Un’altra giornata di forti disagi si profila per il trasporto pubblico locale a Udine e nel territorio provinciale. Lunedì 19 gennaio 2026 il personale di Arriva Udine incrocerà le braccia per quattro ore, con possibili ripercussioni sulla regolarità delle corse urbane ed extraurbane, in particolare nella fascia serale.

Il mancato confronto con l’azienda

Alla base della mobilitazione, spiega l’Associazione Sindacale Indipendente, vi è il rifiuto dell’azienda ad avviare un confronto sulle criticità che da tempo interessano il servizio e le condizioni di lavoro del personale. Le problematiche e le proposte avanzate dal sindacato, nonostante le reiterate richieste, non avrebbero trovato riscontro. Secondo Asi Au, nel territorio dell’ex provincia di Udine si registrano quotidianamente soppressioni di servizi di linea, con conseguenti disagi per l’utenza. Una situazione attribuita alla crescente carenza di autisti, causata dai numerosi licenziamenti volontari verificatisi negli ultimi anni, con un’incidenza che il sindacato definisce superiore rispetto ad altre aziende del settore.

Stipendi inadeguati e indennità ferme da 18 anni

La carenza di personale sarebbe strettamente legata all’inadeguatezza delle retribuzioni.

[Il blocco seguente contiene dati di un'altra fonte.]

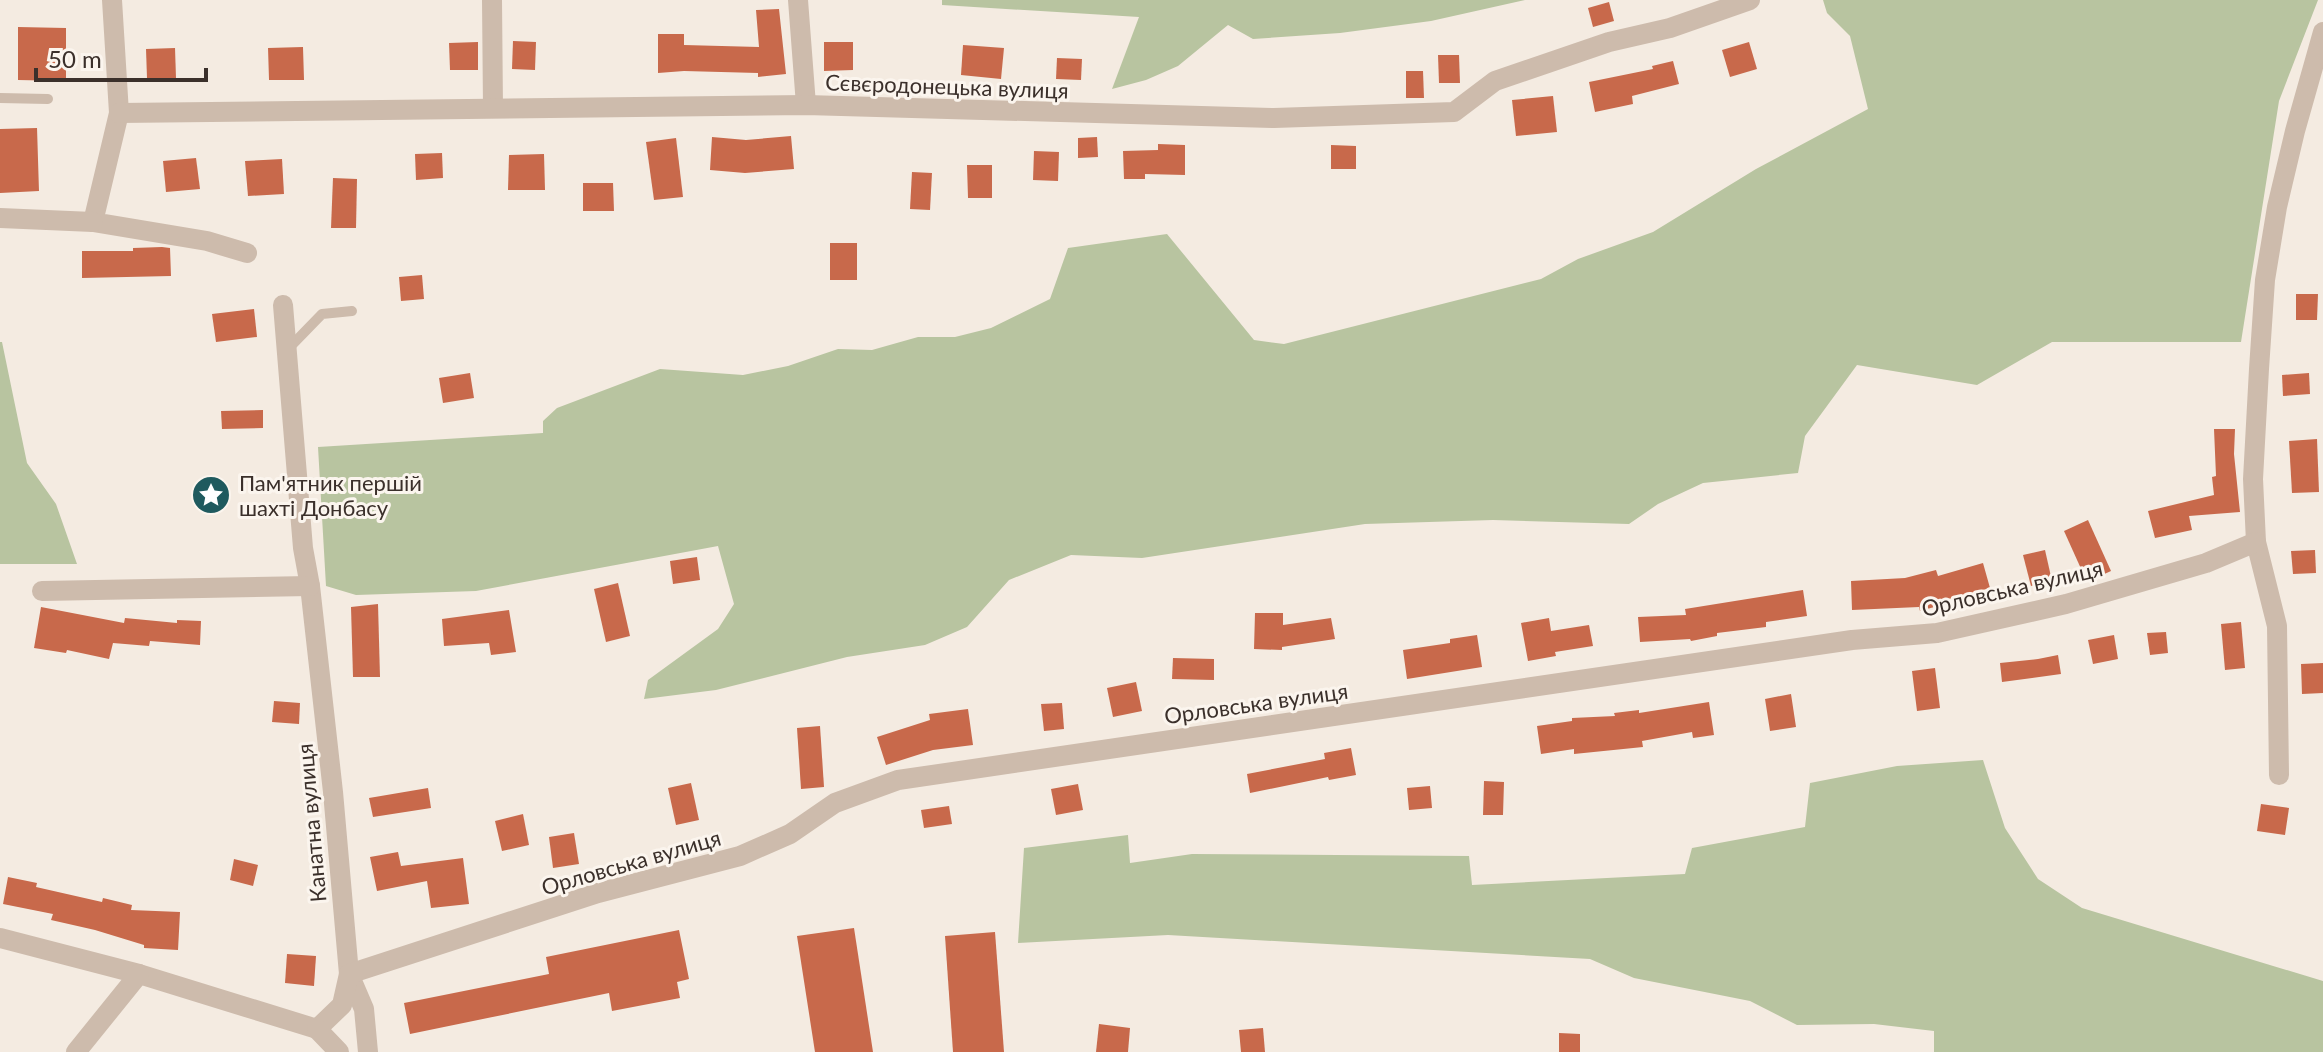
<svg xmlns="http://www.w3.org/2000/svg" width="2323" height="1052" font-family="Lato,sans-serif">
<rect width="100%" height="100%" fill="#f4ebe1"/>
<g fill="#b8c4a0">
<path d="M942,0H1525L1431,21L1340,33L1253,39L1228,25L1178,66L1146,80L1112,89L1139,17L942,5Z"/>
<path d="M1823,0H2318L2279,101L2241,342H2052L1977,385L1857,365L1805,436L1798,473L1703,483L1658,504L1629,524L1493,520L1365,524L1142,558L1071,555L1009,580L967,627L925,645L847,657L716,690L644,699L648,680L718,629L734,604L718,546L476,591L356,595L326,586L318,447L543,433V421L557,408L660,369L743,375L788,366L838,349L872,350L918,337H955L991,328L1050,299L1068,248L1167,234L1254,340L1284,344L1541,279L1578,259L1653,232L1756,169L1868,109L1850,36L1827,13Z"/>
<path d="M0,342H2L27,463L56,504L77,564H0Z"/>
<path d="M1983,760L2005,828L2038,879L2082,908L2323,981V1052H1934V1031L1874,1024L1797,1025L1750,1001L1634,978L1590,959L1168,935L1018,943L1024,848L1128,835L1130,863L1192,854L1469,856L1472,885L1685,874L1692,848L1805,827L1810,783L1897,766Z"/>
</g>
<g fill="#c8694b">
<path d="M1609,2L1614,21L1593,27L1588,8Z"/>
<path d="M779,9L786,74L758,77V73L684,71L658,73V34H684V45L759,47L756,10Z"/>
<path d="M18,27L66,28V81L18,80Z"/>
<path d="M513,41L536,42L535,70L512,69Z"/>
<path d="M478,42V70H450L449,43Z"/>
<path d="M824,42H853V70L824,71Z"/>
<path d="M1749,42L1757,69L1730,77L1722,50Z"/>
<path d="M963,45L1004,48L1001,79L961,75Z"/>
<path d="M303,47L304,80H269L268,48Z"/>
<path d="M175,48L176,78H147L146,49Z"/>
<path d="M1438,55H1459L1460,83H1439Z"/>
<path d="M1057,58L1082,59L1081,80L1056,79Z"/>
<path d="M1673,61L1679,84L1632,96L1633,104L1595,112L1589,82L1653,69L1652,66Z"/>
<path d="M1406,71H1423L1424,98H1406Z"/>
<path d="M1553,96L1557,132L1516,136L1512,100Z"/>
<path d="M37,128L39,191L0,193V129Z"/>
<path d="M791,136L794,169L745,173L710,170L712,137L746,140Z"/>
<path d="M1097,137L1098,157L1078,158V138Z"/>
<path d="M676,138L683,197L654,200L646,142Z"/>
<path d="M1158,144L1185,145V175L1145,174V179H1124L1123,151L1158,150Z"/>
<path d="M1331,145L1356,146V169H1331Z"/>
<path d="M1034,151L1059,152L1058,181L1033,180Z"/>
<path d="M442,153L443,178L416,180L415,154Z"/>
<path d="M544,154L545,190H508L509,155Z"/>
<path d="M196,158L200,189L166,192L163,161Z"/>
<path d="M282,159L284,194L248,196L245,161Z"/>
<path d="M967,165H992V198H968Z"/>
<path d="M912,172L932,173L930,210L910,209Z"/>
<path d="M333,178L357,179L356,228H331Z"/>
<path d="M583,183H613L614,211H583Z"/>
<rect x="830" y="243" width="27" height="37"/>
<path d="M162,247L170,248L171,276L82,278V251H133V248Z"/>
<path d="M422,275L424,299L401,301L399,277Z"/>
<path d="M2296,294H2318L2317,320H2296Z"/>
<path d="M254,309L257,337L216,342L212,314Z"/>
<path d="M470,373L474,398L443,403L439,378Z"/>
<path d="M2309,373L2310,394L2283,396L2282,375Z"/>
<path d="M263,410V428L222,429L221,411Z"/>
<path d="M2214,429H2235L2234,454L2240,512L2189,516L2192,530L2155,538L2148,511L2214,495L2212,477L2216,476Z"/>
<path d="M2317,439L2319,492L2292,493L2289,441Z"/>
<path d="M2088,520L2111,571L2087,582L2064,531Z"/>
<path d="M2045,550L2052,581L2031,586L2023,555Z"/>
<path d="M2315,550L2316,573L2293,574L2291,551Z"/>
<path d="M697,557L700,580L673,584L670,561Z"/>
<path d="M1983,563L1990,588L1945,600V604L1920,611L1919,607L1852,610L1851,581L1905,578L1936,570L1938,576Z"/>
<path d="M618,583L630,636L606,642L594,589Z"/>
<path d="M1803,590L1807,616L1766,622V627L1717,633V636L1691,641L1690,639L1640,642L1638,617L1686,615L1685,609Z"/>
<path d="M378,604L380,677H353L351,607Z"/>
<path d="M41,607L124,623L125,618L177,623V620L201,621L200,645L150,641L149,646L113,643L109,659L67,650L66,653L34,648Z"/>
<path d="M509,610L516,652L491,655L489,643L444,646L442,619Z"/>
<path d="M1255,613H1283V625L1331,618L1335,639L1282,647V650L1254,649Z"/>
<path d="M1549,618L1551,631L1589,625L1593,646L1555,652L1556,656L1528,661L1521,623Z"/>
<path d="M2241,622L2245,668L2225,670L2221,624Z"/>
<path d="M2166,632L2168,653L2150,655L2147,633Z"/>
<path d="M1477,635L1482,667L1407,679L1403,650L1450,643V639Z"/>
<path d="M2114,635L2118,659L2093,664L2088,640Z"/>
<path d="M2058,655L2061,674L2002,682L2000,663L2038,659Z"/>
<path d="M1173,658L1214,659V680L1172,679Z"/>
<path d="M2323,663V693L2302,694L2301,664Z"/>
<path d="M1935,668L1940,708L1917,711L1912,671Z"/>
<path d="M1136,682L1142,711L1113,717L1107,688Z"/>
<path d="M1791,694L1796,727L1770,731L1765,699Z"/>
<path d="M274,701L300,703L299,724L272,722Z"/>
<path d="M1709,702L1714,735L1693,738L1692,732L1642,741L1643,747L1574,754V749L1541,754L1537,726L1572,721V718L1615,716L1614,713L1639,710V713Z"/>
<path d="M1062,703L1064,729L1044,731L1041,704Z"/>
<path d="M968,709L973,745L933,750L886,765L877,737L930,720L929,714Z"/>
<path d="M820,726L824,787L801,789L797,728Z"/>
<path d="M1351,748L1356,775L1329,780L1328,777L1250,793L1247,774L1325,759L1324,753Z"/>
<path d="M1484,781L1504,782L1503,815H1483Z"/>
<path d="M691,783L699,820L676,825L668,788Z"/>
<path d="M1078,784L1083,810L1056,815L1051,789Z"/>
<path d="M1430,786L1432,808L1409,810L1407,788Z"/>
<path d="M428,788L431,808L373,817L369,798Z"/>
<path d="M2261,804L2289,808L2285,835L2257,831Z"/>
<path d="M949,806L952,824L924,828L921,810Z"/>
<path d="M523,814L529,845L502,851L495,821Z"/>
<path d="M574,833L579,864L553,868L549,837Z"/>
<path d="M398,852L401,866L463,858L469,904L431,908L427,881L377,891L370,857Z"/>
<path d="M234,859L258,865L253,886L230,880Z"/>
<path d="M8,877L37,883L36,887L102,902L103,898L132,905L131,910L180,912L178,950L144,948V945L95,930L51,920L53,914L3,904Z"/>
<path d="M854,928L873,1052H815L797,936Z"/>
<path d="M679,930L689,979L677,982L680,998L612,1011L609,993L410,1034L404,1003L549,974L546,957Z"/>
<path d="M995,932L1004,1052H953L945,936Z"/>
<path d="M287,954L316,956L314,986L285,983Z"/>
<path d="M1099,1024L1130,1028L1128,1052H1096Z"/>
<path d="M1263,1028L1265,1052H1241L1239,1030Z"/>
<path d="M1559,1033L1580,1034V1052H1559Z"/>
</g>
<g fill="none" stroke-linecap="round" stroke-linejoin="round">
<g stroke="#cdbbac" stroke-width="10">
<path d="M0,98L48,99"/>
<path d="M289,348L322,314L352,311"/>
</g>
<g stroke="#cdbbac" stroke-width="20">
<path d="M112,0L119,113L93,222L207,241L247,253"/>
<path d="M492,0L493,108"/>
<path d="M798,0L806,105"/>
<path d="M119,113L806,105L1274,118L1454,112L1495,81L1609,42L1670,28L1750,0"/>
<path d="M0,218L93,222"/>
<path d="M283,305L303,548L310,586L333,792L349,974L364,1009L368,1052"/>
<path d="M42,591L310,586"/>
<path d="M2279,775L2277,626L2256,542L2253,479L2259,369L2265,280L2277,207L2295,131L2323,32"/>
<path d="M0,938L139,974L317,1029L342,1005L349,974L598,893L740,856L790,834L835,803L898,780L1852,640L1937,633L2066,604L2206,563L2256,542"/>
<path d="M317,1029L339,1052"/>
<path d="M76,1052L139,974"/>
</g>
</g>
<defs>
<symbol id="sight-disc" viewBox="-11 -11 22 22"><circle r="9.5" fill="#1f5a5e" stroke="#fbf5ee"/><path d="M0-6L1.8-2.2L6-1.7L2.9 1.2L3.7 5.4L0 3.3L-3.7 5.4L-2.9 1.2L-6-1.7L-1.8-2.2Z" fill="#fff"/></symbol>
</defs>
<g fill-rule="evenodd">
<use href="#sight-disc" x="189" y="473" width="44" height="44"/>
</g>
<g text-anchor="middle" dominant-baseline="central" stroke-width="6" stroke-linejoin="round" paint-order="stroke">
<g font-size="22" fill="#3b302b" stroke="#fbf5ee">
<text transform="translate(947 86) rotate(2)">Сєвєродонецька вулиця</text>
<text transform="translate(2012 588) rotate(-13)">Орловська вулиця</text>
<text transform="translate(1256 703) rotate(-8)">Орловська вулиця</text>
<text transform="translate(311 823) rotate(-95)">Канатна вулиця</text>
<text transform="translate(631 862) rotate(-16)">Орловська вулиця</text>
</g>
<g font-size="22" fill="#3b302b" stroke="#fbf5ee" text-anchor="start">
<text x="239" y="482">Пам'ятник першій<tspan x="239" dy="25">шахті Донбасу</tspan></text>
</g>
</g>
<path d="M36 68v12h170v-12" fill="none" stroke="#3b302b" stroke-width="4"/>
<text x="48" y="68" font-size="24" fill="#3b302b" stroke="#fbf5ee" stroke-width="6" paint-order="stroke">50 m</text>
</svg>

In particolare, le indennità di secondo livello riconosciute agli autisti di Arriva Udine sarebbero ferme a valori di oltre 18 anni fa. A questo si aggiungerebbe il mancato aggiornamento di alcuni istituti contrattuali, nonostante tali rivalutazioni siano previste dagli accordi in essere.

Il nodo del contributo regionale da 3,3 milioni

Un ulteriore elemento di scontro riguarda il mancato accordo sull’utilizzo di un contributo regionale straordinario pari a 3,3 milioni di euro, erogato nel gennaio dello scorso anno con l’obiettivo di migliorare le condizioni di lavoro nel settore e rendere più attrattiva la professione di autista. Asi Au afferma di aver presentato una proposta dettagliata per destinare queste risorse a incrementi contrattuali stabili e mirati, senza però ottenere risposte dall’azienda. Il quadro delineato dal sindacato è definito critico: organici insufficienti, ricorso eccessivo al lavoro straordinario, difficoltà nella fruizione delle ferie e livelli di stress sempre più elevati per gli autisti, con potenziali ripercussioni anche sulla sicurezza del servizio pubblico.

Le conseguenze sul trasporto pubblico friulano

Le continue soppressioni improvvise delle corse, aggiunge Asi Au, starebbero spingendo molti utenti ad abbandonare il trasporto pubblico, contribuendo ad aggravare una crisi che rischia di diventare strutturale per l’intero sistema del trasporto pubblico locale friulano.

Le scuse ai cittadini 

I lavoratori si dicono consapevoli dei disagi che lo sciopero potrà arrecare all’utenza e si scusano fin d’ora con i cittadini, sottolineando come l’azione di protesta sia finalizzata a migliorare la qualità, l’affidabilità e la sicurezza del servizio. L’Associazione sindacale indipendente ribadisce infine la propria disponibilità al confronto e auspica un cambio di atteggiamento da parte dell’azienda per arrivare a soluzioni concrete nell’interesse della collettività.